When I’m setting out plant starts, I’ll be saving space for a patch of lemongrass. Rumor has it, you can just take the stuff you get at the grocery store, snip off a bit from the end, stick ’em in a glass of water until they sprout, slap ’em into the garden, and bammo! Thai food for days. Folks in zones too cold for lemongrass can even grow it indoors, according to the little elves who live in the Internet.
My freak flag is also flying proudly above my new fruit trees. I’ve got young pomegranate and guava shrubs and my new favorite: a pineapple quince.
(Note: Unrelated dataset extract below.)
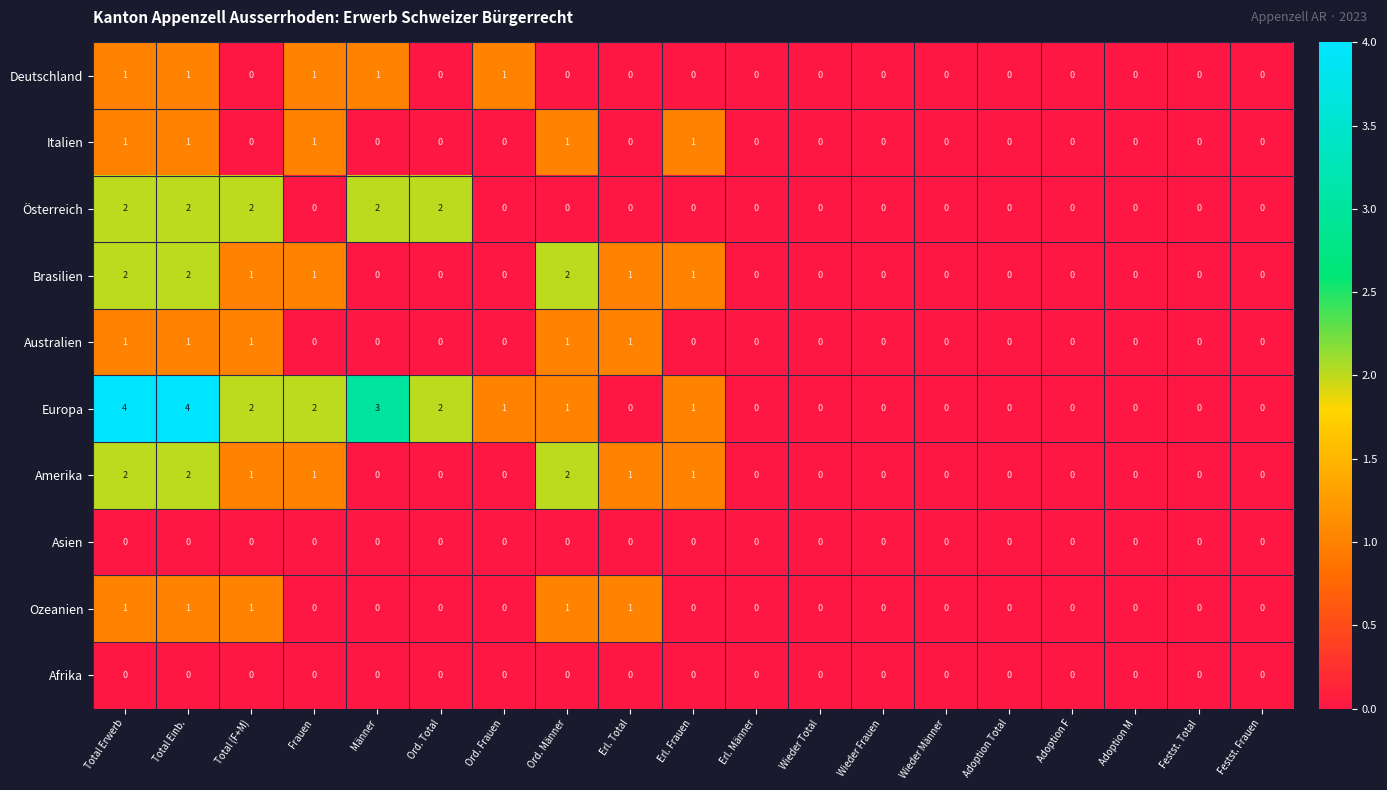

How many Australien values are between 0 and 1?

19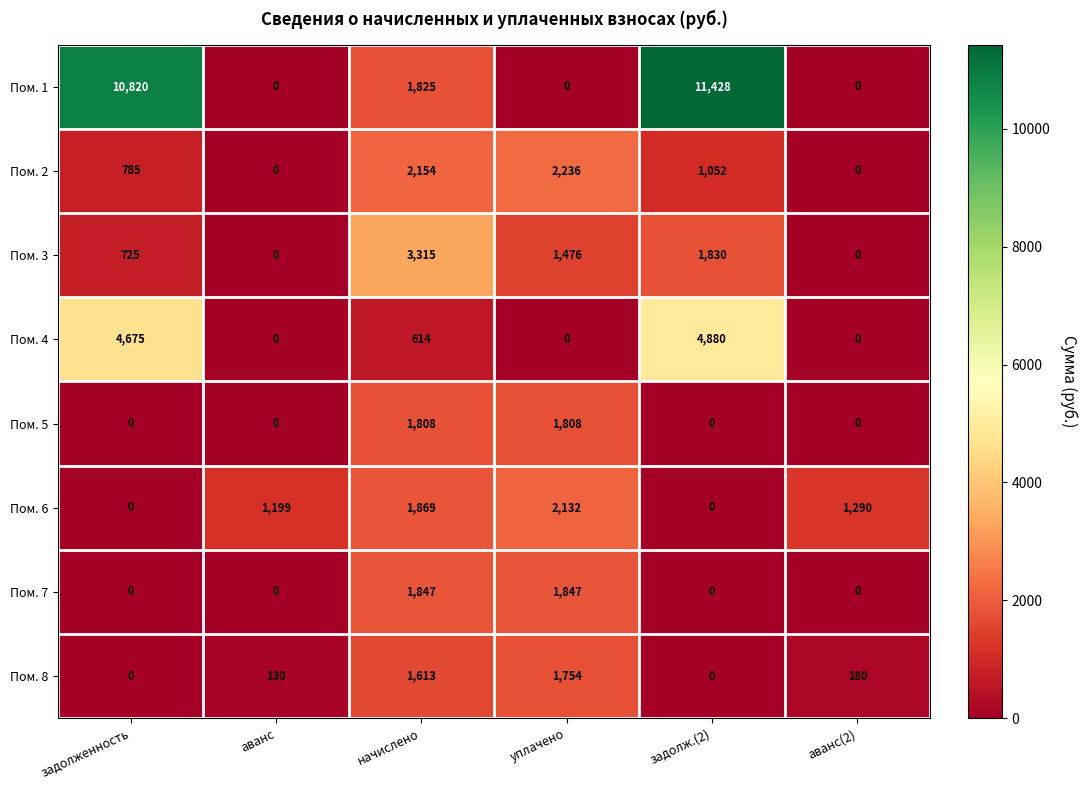

What value does the Пом. 4 series have at задолженность, to the nearest 50?

4700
I look at it this way: Anyone can walk into the grocery store and grab a bag of Granny Smiths, but you can’t find Gravensteins or cider apples or quinces. When was the last time you tried quince syrup? Never, you say? And what the heck is a quince? Well, a quince may look like a very ugly, lumpy, hard apple, but it grows on a beautiful, fragrant tree, and when you slice and poach them with cinnamon stick and vanilla, the poached slices make a great pie, and the poaching liquid can be boiled down into an amazing pink syrup that goes great over a stack of pancakes or ice cream, or in a bourbon cocktail. Who knew?
So this spring, I’m branching out (note the clever gardening pun). I’ll be looking for quirky heirloom varieties of Joe Average vegetables and fruits, and trying things I’ve never even heard of. Why plant plain lettuce when you can scatter a fistful of Red-Streaked Mizuna seeds? And while the good ol’ orange carrot is a dandy, how about a purple or white variety?
I fully expect some epic fails. But I figure if I hedge my bets, something is really gonna take off. Weirdo crops just might turn out to be cash crops, too. And maybe, just maybe, I’ll end up with that elusive ideal crop: delicious, unusual, desirable, expensive, and with the vigor of kudzu. Maybe it will even cover my expenses for all the experimental plants I will kill. We’ll see.